Indeed, Bird was a great fan of country music. Why? "Listen to the stories." he explained. "Listen to the stories."
And listen to the stories on this Ernie Watts set - to me the most continually deeply energizing jazz session he has ever recorded. The rhythm section - drummer Jack DeJohnette, bassist Charles Fambrough and pianist Mulgrew Miller - have the skills, drive and soul to keep up with Ernie Watts' cascading ideas and emotions.
On to number - Reaching Up and The High Road - Arturo Sandoval, another jazzman that never lets up, joins the group. Says Watts about Sandoval: "When we first met, it was like we had known each other forever. Music is just an extension of your life. So if you don't get along well off the stage, you generally don't play too well together on the stage."
Throughout the album, it's clear that Ernie Watts and his instruments are one. He has pointed out that you need to get to the point where you are so comfortable on the instruments that you don't feel any resistance when you are playing. Improvising is like talking. If you think about where the "T" in talk is then the idea is gone, and you're somewhere else in the conversation."
William Butler Yeats once wrote a poem in which he noted that the highest expression of art is when you can't tell the dancer from the dance, so seamless is the performance. Similarly, Charles Mingus told me once that at a liberating point in his development, he no longer thought in terms of playing the bass; he was playing music. He and the bass had joined, and then, as Ernie Watts puts it, "you don't feel any resistance when you're playing."
What comes through in this set is Ernie Watts' essential lyricism - no matter the tempo or the tune. Way back, before jazz had a name, people in the South listening to the earliest improvisers on various horns, called them "songsters" because they sang on their instruments. That's what I mean by Ernie Watts' fundamental lyricism. I have never, for instance, heard so transforming and passionately singing a version of I Hear A Rhapsody as Ernie Watts' here.

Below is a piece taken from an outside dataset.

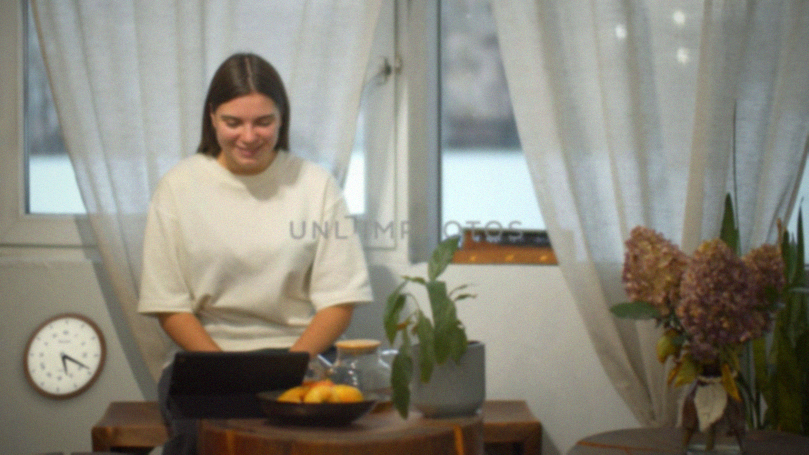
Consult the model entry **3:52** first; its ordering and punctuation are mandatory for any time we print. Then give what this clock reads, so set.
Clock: **5:19**
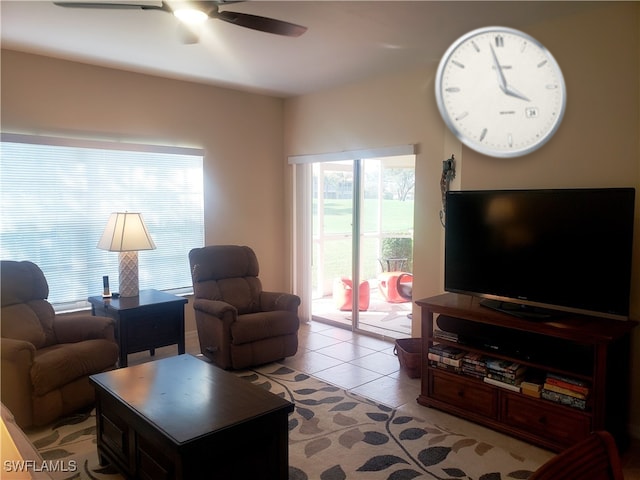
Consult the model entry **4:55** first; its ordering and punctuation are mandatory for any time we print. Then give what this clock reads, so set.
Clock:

There are some players with Ernie Watts' total command of an instrument who focus more on showing their technical prowess than on creating music. They tend to equate showers of notes with saying something. But Watts is always saying something - as musicians used to put it - through that mastery of his horn.
Also, he is never in the least tentative. His authority comes though clearly from note one. And he swings like a tidal wave. Indeed, the depth and strength of his jazz time reminds me of hearing Ben Webster one night on a gig where the club owner supplied the local rhythm section. Those players were not making it. So Ben waved them to be silent and proceeded to implement his credo: "If the rhythm section isn't making it, go for yourself."
And he did. He swung that whole room all by himself. If he had to, Ernie Watts could do that too.